I woke up in a bad mood today. As a result, and without meaning to be so horrible, everyone is paying for it. I just had one of those dreams, you know? The one where unthinkable things happen, and people you know would never hurt you in real life stab you in the heart.
I know how dreams work. I know that the reason I have those bad dreams is because I tend to over-think and over-analyze everything that I do. So if I worry about something enough, low and behold, it pops into my dream world. Which, upon awakening make me angry for experiencing my nightmare and angry at myself for thinking about something so much that it manifests itself in my dreams.
In the midst of my terrible, horrible mood, I stumble upon a girl from college that I knew in passing. She had her baby in August of this year, but instead of taking him home like one expects when having a baby, it is learned that her little Tyson has Shone's Complex.

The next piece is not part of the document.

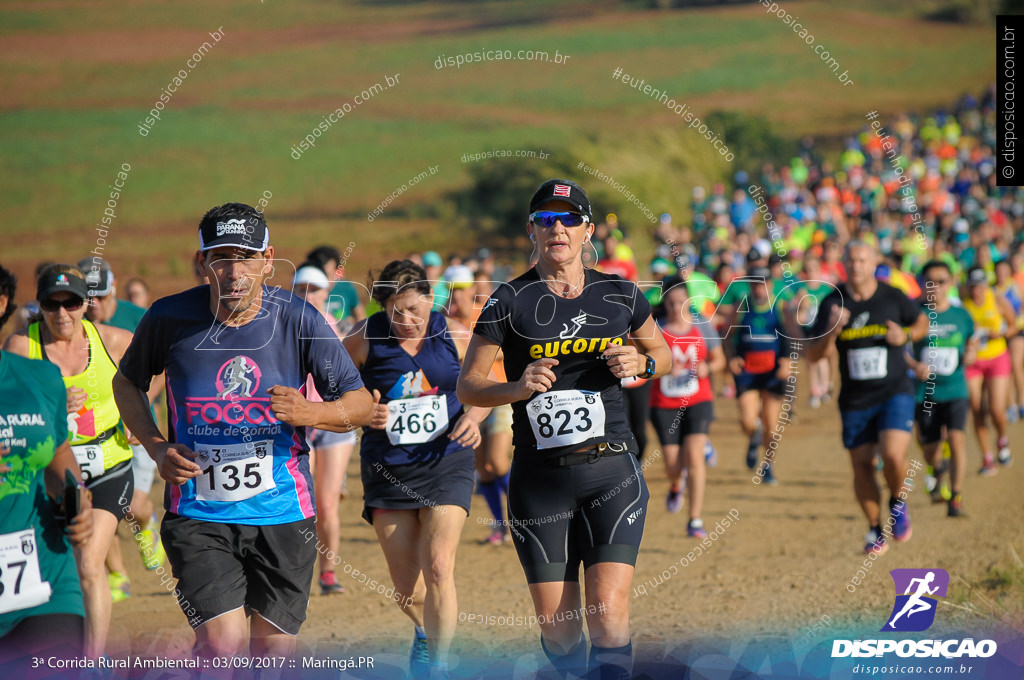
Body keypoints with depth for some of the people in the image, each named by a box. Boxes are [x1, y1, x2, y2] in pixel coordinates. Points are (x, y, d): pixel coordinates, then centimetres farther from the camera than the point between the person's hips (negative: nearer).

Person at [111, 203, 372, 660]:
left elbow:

So he has been fighting for his life for the past two months, braving open heart surgeries and tubes and monitors, and she has been only able to watch and pray for her child. Help Tyson Fight.
Now there is a nightmare. There is a reason to be grumpy and angry. Not my pettiness.
I like how God reminds me gently that I am blessed and have no reason to be grumpy. Life is precious. Why waste it by being in a bad mood?
Meg, I am praying for you and Justin and your Tyson. He's a fighter.